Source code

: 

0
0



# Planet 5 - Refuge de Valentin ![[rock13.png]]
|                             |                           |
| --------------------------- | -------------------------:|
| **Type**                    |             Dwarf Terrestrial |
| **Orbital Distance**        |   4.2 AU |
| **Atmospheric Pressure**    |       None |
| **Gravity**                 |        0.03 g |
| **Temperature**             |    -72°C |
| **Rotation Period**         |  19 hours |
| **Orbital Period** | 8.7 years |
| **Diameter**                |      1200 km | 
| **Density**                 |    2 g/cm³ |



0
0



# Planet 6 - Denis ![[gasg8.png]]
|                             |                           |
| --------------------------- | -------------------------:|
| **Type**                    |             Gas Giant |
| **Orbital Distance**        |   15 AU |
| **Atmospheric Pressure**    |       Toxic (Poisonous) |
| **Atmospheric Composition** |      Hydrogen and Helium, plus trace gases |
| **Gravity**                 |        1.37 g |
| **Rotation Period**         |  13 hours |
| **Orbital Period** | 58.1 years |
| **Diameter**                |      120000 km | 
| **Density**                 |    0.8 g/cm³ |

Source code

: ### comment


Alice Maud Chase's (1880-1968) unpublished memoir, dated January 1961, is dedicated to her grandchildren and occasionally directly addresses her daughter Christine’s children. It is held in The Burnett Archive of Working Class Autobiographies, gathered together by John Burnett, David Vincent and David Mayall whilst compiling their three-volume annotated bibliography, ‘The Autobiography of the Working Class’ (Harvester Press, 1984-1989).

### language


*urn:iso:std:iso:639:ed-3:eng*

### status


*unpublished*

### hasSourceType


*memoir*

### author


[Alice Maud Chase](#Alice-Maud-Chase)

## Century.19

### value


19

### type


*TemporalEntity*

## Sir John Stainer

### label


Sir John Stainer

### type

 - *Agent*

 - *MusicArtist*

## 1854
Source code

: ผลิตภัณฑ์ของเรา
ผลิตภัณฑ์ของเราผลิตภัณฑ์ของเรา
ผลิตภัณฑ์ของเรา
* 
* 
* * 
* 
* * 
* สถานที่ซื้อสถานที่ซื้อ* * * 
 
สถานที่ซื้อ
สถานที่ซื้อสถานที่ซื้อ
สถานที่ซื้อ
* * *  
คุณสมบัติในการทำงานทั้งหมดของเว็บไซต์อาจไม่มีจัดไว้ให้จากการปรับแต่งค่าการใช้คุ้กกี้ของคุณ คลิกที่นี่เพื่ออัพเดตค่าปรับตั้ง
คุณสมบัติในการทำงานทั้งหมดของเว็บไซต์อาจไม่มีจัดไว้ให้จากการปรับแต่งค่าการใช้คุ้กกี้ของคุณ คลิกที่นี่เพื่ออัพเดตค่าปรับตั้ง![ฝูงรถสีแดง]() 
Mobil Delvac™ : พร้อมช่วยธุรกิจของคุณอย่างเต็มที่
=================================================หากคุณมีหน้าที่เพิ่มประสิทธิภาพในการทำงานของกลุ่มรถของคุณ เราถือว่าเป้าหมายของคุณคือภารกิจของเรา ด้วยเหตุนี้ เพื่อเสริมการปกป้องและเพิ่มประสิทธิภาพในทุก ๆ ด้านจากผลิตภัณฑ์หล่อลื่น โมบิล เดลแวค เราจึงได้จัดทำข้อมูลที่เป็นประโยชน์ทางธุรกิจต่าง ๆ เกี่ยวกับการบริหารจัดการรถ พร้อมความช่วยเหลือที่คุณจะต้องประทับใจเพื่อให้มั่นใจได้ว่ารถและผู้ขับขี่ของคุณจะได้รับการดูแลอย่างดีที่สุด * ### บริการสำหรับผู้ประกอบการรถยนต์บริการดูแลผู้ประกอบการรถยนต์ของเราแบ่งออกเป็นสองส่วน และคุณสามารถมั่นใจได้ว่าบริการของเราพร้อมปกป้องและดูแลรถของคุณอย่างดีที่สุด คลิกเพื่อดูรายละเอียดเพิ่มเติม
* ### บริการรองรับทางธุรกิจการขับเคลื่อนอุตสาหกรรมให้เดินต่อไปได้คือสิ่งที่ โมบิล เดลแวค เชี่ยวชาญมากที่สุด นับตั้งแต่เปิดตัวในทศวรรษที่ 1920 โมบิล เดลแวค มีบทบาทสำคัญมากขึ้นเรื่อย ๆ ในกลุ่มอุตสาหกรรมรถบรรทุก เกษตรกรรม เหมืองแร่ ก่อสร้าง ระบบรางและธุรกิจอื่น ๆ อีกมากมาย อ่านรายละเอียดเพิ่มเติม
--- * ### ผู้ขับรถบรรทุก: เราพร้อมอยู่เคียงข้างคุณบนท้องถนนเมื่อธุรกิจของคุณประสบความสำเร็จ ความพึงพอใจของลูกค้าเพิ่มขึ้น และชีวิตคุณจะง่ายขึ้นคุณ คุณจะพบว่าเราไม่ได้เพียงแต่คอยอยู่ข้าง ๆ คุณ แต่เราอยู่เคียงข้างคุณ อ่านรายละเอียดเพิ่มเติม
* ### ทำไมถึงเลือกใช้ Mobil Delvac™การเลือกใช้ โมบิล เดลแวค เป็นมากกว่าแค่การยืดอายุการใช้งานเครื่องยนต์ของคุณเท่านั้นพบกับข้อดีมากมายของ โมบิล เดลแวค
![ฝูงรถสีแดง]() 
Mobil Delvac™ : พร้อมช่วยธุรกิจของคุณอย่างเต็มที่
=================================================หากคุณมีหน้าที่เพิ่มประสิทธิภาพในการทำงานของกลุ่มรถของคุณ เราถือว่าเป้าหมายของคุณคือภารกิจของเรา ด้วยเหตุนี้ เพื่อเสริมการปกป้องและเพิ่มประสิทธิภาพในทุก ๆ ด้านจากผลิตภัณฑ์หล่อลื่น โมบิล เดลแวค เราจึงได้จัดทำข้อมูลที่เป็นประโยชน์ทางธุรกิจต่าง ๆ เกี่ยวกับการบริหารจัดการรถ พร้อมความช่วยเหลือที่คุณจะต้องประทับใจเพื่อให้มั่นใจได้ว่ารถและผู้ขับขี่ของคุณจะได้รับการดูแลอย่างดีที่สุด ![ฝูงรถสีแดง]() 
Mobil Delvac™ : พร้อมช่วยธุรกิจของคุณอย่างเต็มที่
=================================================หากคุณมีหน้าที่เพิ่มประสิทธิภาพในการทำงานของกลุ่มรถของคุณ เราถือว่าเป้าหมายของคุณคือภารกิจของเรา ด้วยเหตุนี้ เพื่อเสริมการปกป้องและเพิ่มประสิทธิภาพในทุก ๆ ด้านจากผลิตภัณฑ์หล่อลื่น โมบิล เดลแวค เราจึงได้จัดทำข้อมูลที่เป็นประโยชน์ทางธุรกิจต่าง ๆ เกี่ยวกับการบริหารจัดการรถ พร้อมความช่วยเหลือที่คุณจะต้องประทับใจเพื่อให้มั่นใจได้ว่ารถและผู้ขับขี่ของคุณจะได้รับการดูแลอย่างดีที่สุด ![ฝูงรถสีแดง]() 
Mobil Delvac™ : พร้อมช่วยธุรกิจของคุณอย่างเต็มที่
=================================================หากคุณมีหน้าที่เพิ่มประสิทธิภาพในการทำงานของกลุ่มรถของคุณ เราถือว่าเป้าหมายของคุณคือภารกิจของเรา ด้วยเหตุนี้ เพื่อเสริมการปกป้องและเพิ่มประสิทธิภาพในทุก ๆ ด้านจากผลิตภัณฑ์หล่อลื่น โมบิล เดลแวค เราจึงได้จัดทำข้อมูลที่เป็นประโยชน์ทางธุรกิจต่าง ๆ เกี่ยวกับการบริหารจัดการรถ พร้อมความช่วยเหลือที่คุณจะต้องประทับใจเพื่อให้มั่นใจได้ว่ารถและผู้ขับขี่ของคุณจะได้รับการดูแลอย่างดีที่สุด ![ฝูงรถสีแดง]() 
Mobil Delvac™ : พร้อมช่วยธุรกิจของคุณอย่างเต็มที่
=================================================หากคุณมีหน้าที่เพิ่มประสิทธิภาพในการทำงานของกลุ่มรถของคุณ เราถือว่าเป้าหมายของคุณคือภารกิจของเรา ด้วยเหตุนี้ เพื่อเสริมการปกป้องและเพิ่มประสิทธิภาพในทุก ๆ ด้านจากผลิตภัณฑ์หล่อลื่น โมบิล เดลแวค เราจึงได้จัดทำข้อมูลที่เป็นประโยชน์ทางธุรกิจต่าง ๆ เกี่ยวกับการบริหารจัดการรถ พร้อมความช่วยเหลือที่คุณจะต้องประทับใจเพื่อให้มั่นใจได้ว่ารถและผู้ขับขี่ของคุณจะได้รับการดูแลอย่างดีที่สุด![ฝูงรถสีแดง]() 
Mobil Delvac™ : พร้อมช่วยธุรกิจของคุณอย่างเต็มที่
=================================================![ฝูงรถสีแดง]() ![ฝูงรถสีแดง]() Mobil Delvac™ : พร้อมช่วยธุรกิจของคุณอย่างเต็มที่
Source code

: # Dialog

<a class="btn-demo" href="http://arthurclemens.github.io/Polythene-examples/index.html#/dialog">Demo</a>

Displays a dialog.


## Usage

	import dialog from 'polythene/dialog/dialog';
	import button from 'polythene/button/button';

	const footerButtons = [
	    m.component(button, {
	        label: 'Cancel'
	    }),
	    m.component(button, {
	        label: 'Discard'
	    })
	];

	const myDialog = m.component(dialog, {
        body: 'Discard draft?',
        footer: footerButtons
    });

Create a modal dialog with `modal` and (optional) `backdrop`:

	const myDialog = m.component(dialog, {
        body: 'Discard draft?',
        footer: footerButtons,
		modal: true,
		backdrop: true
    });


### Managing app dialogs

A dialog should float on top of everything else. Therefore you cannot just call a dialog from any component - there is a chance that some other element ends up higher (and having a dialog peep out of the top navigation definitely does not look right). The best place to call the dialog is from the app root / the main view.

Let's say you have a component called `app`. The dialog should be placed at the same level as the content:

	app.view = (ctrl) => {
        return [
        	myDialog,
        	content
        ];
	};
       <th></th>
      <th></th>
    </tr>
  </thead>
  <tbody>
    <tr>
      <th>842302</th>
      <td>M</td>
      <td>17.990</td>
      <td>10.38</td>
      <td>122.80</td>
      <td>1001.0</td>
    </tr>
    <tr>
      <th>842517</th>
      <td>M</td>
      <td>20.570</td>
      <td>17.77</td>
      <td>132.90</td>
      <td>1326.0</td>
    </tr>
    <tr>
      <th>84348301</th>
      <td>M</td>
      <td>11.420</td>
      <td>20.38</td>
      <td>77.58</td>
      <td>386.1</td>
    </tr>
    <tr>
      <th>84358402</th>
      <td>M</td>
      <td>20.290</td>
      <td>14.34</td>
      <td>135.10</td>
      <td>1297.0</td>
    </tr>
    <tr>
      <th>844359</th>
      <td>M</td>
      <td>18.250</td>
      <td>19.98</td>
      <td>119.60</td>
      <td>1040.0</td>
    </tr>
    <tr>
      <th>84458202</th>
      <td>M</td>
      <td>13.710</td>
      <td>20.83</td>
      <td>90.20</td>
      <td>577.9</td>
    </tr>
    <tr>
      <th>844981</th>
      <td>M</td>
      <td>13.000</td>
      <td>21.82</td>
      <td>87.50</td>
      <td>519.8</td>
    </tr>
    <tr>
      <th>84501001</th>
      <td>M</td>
-------
* **WHAT THE TASK REQUIRES**: Copy exactly the line containing "<th>84358402</th>" and each line after it through the end of the records above.

* **FINISHED TASK**:
      <th>84358402</th>
      <td>M</td>
      <td>20.290</td>
      <td>14.34</td>
      <td>135.10</td>
      <td>1297.0</td>
    </tr>
    <tr>
      <th>844359</th>
      <td>M</td>
      <td>18.250</td>
      <td>19.98</td>
      <td>119.60</td>
      <td>1040.0</td>
    </tr>
    <tr>
      <th>84458202</th>
      <td>M</td>
      <td>13.710</td>
      <td>20.83</td>
      <td>90.20</td>
      <td>577.9</td>
    </tr>
    <tr>
      <th>844981</th>
      <td>M</td>
      <td>13.000</td>
      <td>21.82</td>
      <td>87.50</td>
      <td>519.8</td>
    </tr>
    <tr>
      <th>84501001</th>
      <td>M</td>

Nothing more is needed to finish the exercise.